* _What is required_
The entries underneath need to be duplicated exactly, with none omitted.

* _Material provided_
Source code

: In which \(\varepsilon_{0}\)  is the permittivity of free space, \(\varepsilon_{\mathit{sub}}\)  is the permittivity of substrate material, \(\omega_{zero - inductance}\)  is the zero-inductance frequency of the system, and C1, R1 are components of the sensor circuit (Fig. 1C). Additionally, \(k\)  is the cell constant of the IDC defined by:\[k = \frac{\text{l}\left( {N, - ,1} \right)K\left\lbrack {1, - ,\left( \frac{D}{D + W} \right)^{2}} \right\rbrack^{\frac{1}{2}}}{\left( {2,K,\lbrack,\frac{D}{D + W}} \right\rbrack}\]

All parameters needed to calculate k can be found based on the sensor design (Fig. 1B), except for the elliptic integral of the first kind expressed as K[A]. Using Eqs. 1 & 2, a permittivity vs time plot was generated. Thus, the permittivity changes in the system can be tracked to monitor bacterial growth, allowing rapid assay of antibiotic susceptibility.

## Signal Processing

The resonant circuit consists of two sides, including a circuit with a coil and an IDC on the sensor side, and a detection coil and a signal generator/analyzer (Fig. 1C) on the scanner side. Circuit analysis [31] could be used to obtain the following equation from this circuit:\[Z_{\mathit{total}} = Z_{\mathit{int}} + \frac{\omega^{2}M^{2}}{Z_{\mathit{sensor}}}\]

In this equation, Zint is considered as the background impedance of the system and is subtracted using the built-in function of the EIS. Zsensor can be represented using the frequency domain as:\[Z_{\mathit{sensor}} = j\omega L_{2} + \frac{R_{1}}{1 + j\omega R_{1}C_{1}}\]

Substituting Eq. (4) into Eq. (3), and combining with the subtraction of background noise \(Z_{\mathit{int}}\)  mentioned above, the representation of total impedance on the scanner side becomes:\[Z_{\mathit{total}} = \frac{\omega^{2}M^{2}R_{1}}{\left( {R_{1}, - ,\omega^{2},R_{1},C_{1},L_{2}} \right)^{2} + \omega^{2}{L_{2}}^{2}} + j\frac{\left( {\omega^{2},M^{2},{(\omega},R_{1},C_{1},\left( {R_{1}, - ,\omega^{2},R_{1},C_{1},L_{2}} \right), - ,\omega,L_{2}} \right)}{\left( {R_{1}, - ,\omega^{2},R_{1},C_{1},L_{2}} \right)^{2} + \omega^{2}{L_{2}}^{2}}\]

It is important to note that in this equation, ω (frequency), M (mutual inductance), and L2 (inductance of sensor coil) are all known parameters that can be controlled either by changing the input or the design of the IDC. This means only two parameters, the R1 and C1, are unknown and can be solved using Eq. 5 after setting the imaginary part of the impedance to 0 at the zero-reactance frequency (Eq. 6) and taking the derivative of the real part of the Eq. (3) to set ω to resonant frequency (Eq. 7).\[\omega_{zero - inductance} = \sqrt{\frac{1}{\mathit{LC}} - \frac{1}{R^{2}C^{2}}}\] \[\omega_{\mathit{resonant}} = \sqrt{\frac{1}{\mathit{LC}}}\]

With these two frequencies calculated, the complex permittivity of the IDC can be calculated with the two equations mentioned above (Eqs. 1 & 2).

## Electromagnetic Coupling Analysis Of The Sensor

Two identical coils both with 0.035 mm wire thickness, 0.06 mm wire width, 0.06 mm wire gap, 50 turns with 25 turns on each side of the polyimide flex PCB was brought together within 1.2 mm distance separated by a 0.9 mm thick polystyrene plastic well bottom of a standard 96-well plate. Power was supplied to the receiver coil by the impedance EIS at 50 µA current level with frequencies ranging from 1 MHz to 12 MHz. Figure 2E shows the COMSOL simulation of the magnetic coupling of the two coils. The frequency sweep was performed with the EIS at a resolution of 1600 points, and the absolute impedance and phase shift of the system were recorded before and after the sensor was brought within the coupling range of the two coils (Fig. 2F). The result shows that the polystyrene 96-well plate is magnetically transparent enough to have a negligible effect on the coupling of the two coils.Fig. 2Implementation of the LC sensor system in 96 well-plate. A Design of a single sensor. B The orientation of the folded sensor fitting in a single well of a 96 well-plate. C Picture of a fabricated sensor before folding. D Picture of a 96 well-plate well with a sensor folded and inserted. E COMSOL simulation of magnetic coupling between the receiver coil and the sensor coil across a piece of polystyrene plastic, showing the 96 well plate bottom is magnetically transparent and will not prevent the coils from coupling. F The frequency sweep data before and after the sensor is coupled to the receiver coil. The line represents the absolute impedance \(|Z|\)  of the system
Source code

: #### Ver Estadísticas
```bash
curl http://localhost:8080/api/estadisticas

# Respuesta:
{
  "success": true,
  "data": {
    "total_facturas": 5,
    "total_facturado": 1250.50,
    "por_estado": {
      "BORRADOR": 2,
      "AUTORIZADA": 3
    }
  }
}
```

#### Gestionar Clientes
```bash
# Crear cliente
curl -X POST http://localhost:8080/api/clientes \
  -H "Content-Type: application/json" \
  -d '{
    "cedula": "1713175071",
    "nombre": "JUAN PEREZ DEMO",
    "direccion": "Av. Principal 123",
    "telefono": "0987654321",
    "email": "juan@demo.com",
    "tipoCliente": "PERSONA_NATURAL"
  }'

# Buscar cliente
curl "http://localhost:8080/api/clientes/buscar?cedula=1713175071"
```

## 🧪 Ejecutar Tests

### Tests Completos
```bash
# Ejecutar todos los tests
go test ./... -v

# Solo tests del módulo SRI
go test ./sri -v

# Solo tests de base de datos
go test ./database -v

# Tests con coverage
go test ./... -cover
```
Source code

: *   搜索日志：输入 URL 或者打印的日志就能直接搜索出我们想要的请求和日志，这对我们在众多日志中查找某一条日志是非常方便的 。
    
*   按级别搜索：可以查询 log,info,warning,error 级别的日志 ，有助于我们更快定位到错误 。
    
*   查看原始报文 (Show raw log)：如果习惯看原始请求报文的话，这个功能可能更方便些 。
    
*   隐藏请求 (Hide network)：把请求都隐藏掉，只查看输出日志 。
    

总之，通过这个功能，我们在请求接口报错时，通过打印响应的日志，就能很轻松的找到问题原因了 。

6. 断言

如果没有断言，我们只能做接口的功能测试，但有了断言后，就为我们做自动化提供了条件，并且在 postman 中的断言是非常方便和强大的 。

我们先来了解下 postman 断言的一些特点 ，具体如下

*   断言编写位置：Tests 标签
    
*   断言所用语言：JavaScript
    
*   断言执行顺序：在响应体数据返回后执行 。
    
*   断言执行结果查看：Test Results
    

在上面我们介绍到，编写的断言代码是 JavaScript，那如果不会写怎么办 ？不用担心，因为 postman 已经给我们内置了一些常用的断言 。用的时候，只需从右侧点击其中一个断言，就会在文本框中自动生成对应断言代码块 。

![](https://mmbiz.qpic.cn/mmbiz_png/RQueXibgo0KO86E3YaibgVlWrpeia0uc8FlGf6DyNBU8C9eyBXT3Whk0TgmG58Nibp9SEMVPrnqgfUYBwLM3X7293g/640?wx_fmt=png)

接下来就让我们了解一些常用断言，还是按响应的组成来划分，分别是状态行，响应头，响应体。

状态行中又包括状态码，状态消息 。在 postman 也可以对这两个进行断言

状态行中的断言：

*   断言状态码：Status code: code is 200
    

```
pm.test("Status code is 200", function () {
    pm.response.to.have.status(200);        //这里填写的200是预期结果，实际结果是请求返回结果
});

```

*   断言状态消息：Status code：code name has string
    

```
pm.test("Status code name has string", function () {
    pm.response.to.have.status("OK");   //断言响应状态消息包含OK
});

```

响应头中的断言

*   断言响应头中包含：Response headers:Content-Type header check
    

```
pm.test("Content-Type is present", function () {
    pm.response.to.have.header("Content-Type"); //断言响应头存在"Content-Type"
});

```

* _Result for this exercise_
Source code

: In which \(\varepsilon_{0}\)  is the permittivity of free space, \(\varepsilon_{\mathit{sub}}\)  is the permittivity of substrate material, \(\omega_{zero - inductance}\)  is the zero-inductance frequency of the system, and C1, R1 are components of the sensor circuit (Fig. 1C). Additionally, \(k\)  is the cell constant of the IDC defined by:\[k = \frac{\text{l}\left( {N, - ,1} \right)K\left\lbrack {1, - ,\left( \frac{D}{D + W} \right)^{2}} \right\rbrack^{\frac{1}{2}}}{\left( {2,K,\lbrack,\frac{D}{D + W}} \right\rbrack}\]

All parameters needed to calculate k can be found based on the sensor design (Fig. 1B), except for the elliptic integral of the first kind expressed as K[A]. Using Eqs. 1 & 2, a permittivity vs time plot was generated. Thus, the permittivity changes in the system can be tracked to monitor bacterial growth, allowing rapid assay of antibiotic susceptibility.

## Signal Processing

The resonant circuit consists of two sides, including a circuit with a coil and an IDC on the sensor side, and a detection coil and a signal generator/analyzer (Fig. 1C) on the scanner side. Circuit analysis [31] could be used to obtain the following equation from this circuit:\[Z_{\mathit{total}} = Z_{\mathit{int}} + \frac{\omega^{2}M^{2}}{Z_{\mathit{sensor}}}\]

In this equation, Zint is considered as the background impedance of the system and is subtracted using the built-in function of the EIS. Zsensor can be represented using the frequency domain as:\[Z_{\mathit{sensor}} = j\omega L_{2} + \frac{R_{1}}{1 + j\omega R_{1}C_{1}}\]

Substituting Eq. (4) into Eq. (3), and combining with the subtraction of background noise \(Z_{\mathit{int}}\)  mentioned above, the representation of total impedance on the scanner side becomes:\[Z_{\mathit{total}} = \frac{\omega^{2}M^{2}R_{1}}{\left( {R_{1}, - ,\omega^{2},R_{1},C_{1},L_{2}} \right)^{2} + \omega^{2}{L_{2}}^{2}} + j\frac{\left( {\omega^{2},M^{2},{(\omega},R_{1},C_{1},\left( {R_{1}, - ,\omega^{2},R_{1},C_{1},L_{2}} \right), - ,\omega,L_{2}} \right)}{\left( {R_{1}, - ,\omega^{2},R_{1},C_{1},L_{2}} \right)^{2} + \omega^{2}{L_{2}}^{2}}\]

It is important to note that in this equation, ω (frequency), M (mutual inductance), and L2 (inductance of sensor coil) are all known parameters that can be controlled either by changing the input or the design of the IDC. This means only two parameters, the R1 and C1, are unknown and can be solved using Eq. 5 after setting the imaginary part of the impedance to 0 at the zero-reactance frequency (Eq. 6) and taking the derivative of the real part of the Eq. (3) to set ω to resonant frequency (Eq. 7).\[\omega_{zero - inductance} = \sqrt{\frac{1}{\mathit{LC}} - \frac{1}{R^{2}C^{2}}}\] \[\omega_{\mathit{resonant}} = \sqrt{\frac{1}{\mathit{LC}}}\]

With these two frequencies calculated, the complex permittivity of the IDC can be calculated with the two equations mentioned above (Eqs. 1 & 2).

## Electromagnetic Coupling Analysis Of The Sensor

Two identical coils both with 0.035 mm wire thickness, 0.06 mm wire width, 0.06 mm wire gap, 50 turns with 25 turns on each side of the polyimide flex PCB was brought together within 1.2 mm distance separated by a 0.9 mm thick polystyrene plastic well bottom of a standard 96-well plate. Power was supplied to the receiver coil by the impedance EIS at 50 µA current level with frequencies ranging from 1 MHz to 12 MHz. Figure 2E shows the COMSOL simulation of the magnetic coupling of the two coils. The frequency sweep was performed with the EIS at a resolution of 1600 points, and the absolute impedance and phase shift of the system were recorded before and after the sensor was brought within the coupling range of the two coils (Fig. 2F). The result shows that the polystyrene 96-well plate is magnetically transparent enough to have a negligible effect on the coupling of the two coils.Fig. 2Implementation of the LC sensor system in 96 well-plate. A Design of a single sensor. B The orientation of the folded sensor fitting in a single well of a 96 well-plate. C Picture of a fabricated sensor before folding. D Picture of a 96 well-plate well with a sensor folded and inserted. E COMSOL simulation of magnetic coupling between the receiver coil and the sensor coil across a piece of polystyrene plastic, showing the 96 well plate bottom is magnetically transparent and will not prevent the coils from coupling. F The frequency sweep data before and after the sensor is coupled to the receiver coil. The line represents the absolute impedance \(|Z|\)  of the system
Source code

: #### Ver Estadísticas
```bash
curl http://localhost:8080/api/estadisticas

# Respuesta:
{
  "success": true,
  "data": {
    "total_facturas": 5,
    "total_facturado": 1250.50,
    "por_estado": {
      "BORRADOR": 2,
      "AUTORIZADA": 3
    }
  }
}
```

#### Gestionar Clientes
```bash
# Crear cliente
curl -X POST http://localhost:8080/api/clientes \
  -H "Content-Type: application/json" \
  -d '{
    "cedula": "1713175071",
    "nombre": "JUAN PEREZ DEMO",
    "direccion": "Av. Principal 123",
    "telefono": "0987654321",
    "email": "juan@demo.com",
    "tipoCliente": "PERSONA_NATURAL"
  }'

# Buscar cliente
curl "http://localhost:8080/api/clientes/buscar?cedula=1713175071"
```

## 🧪 Ejecutar Tests

### Tests Completos
```bash
# Ejecutar todos los tests
go test ./... -v

# Solo tests del módulo SRI
go test ./sri -v

# Solo tests de base de datos
go test ./database -v

# Tests con coverage
go test ./... -cover
```
Source code

: *   搜索日志：输入 URL 或者打印的日志就能直接搜索出我们想要的请求和日志，这对我们在众多日志中查找某一条日志是非常方便的 。
    
*   按级别搜索：可以查询 log,info,warning,error 级别的日志 ，有助于我们更快定位到错误 。
    
*   查看原始报文 (Show raw log)：如果习惯看原始请求报文的话，这个功能可能更方便些 。
    
*   隐藏请求 (Hide network)：把请求都隐藏掉，只查看输出日志 。
    

总之，通过这个功能，我们在请求接口报错时，通过打印响应的日志，就能很轻松的找到问题原因了 。

6. 断言

如果没有断言，我们只能做接口的功能测试，但有了断言后，就为我们做自动化提供了条件，并且在 postman 中的断言是非常方便和强大的 。

我们先来了解下 postman 断言的一些特点 ，具体如下

*   断言编写位置：Tests 标签
    
*   断言所用语言：JavaScript
    
*   断言执行顺序：在响应体数据返回后执行 。
    
*   断言执行结果查看：Test Results
    

在上面我们介绍到，编写的断言代码是 JavaScript，那如果不会写怎么办 ？不用担心，因为 postman 已经给我们内置了一些常用的断言 。用的时候，只需从右侧点击其中一个断言，就会在文本框中自动生成对应断言代码块 。

![](https://mmbiz.qpic.cn/mmbiz_png/RQueXibgo0KO86E3YaibgVlWrpeia0uc8FlGf6DyNBU8C9eyBXT3Whk0TgmG58Nibp9SEMVPrnqgfUYBwLM3X7293g/640?wx_fmt=png)

接下来就让我们了解一些常用断言，还是按响应的组成来划分，分别是状态行，响应头，响应体。

状态行中又包括状态码，状态消息 。在 postman 也可以对这两个进行断言

状态行中的断言：

*   断言状态码：Status code: code is 200
    

```
pm.test("Status code is 200", function () {
    pm.response.to.have.status(200);        //这里填写的200是预期结果，实际结果是请求返回结果
});

```

*   断言状态消息：Status code：code name has string
    

```
pm.test("Status code name has string", function () {
    pm.response.to.have.status("OK");   //断言响应状态消息包含OK
});

```

响应头中的断言

*   断言响应头中包含：Response headers:Content-Type header check
    

```
pm.test("Content-Type is present", function () {
    pm.response.to.have.header("Content-Type"); //断言响应头存在"Content-Type"
});

```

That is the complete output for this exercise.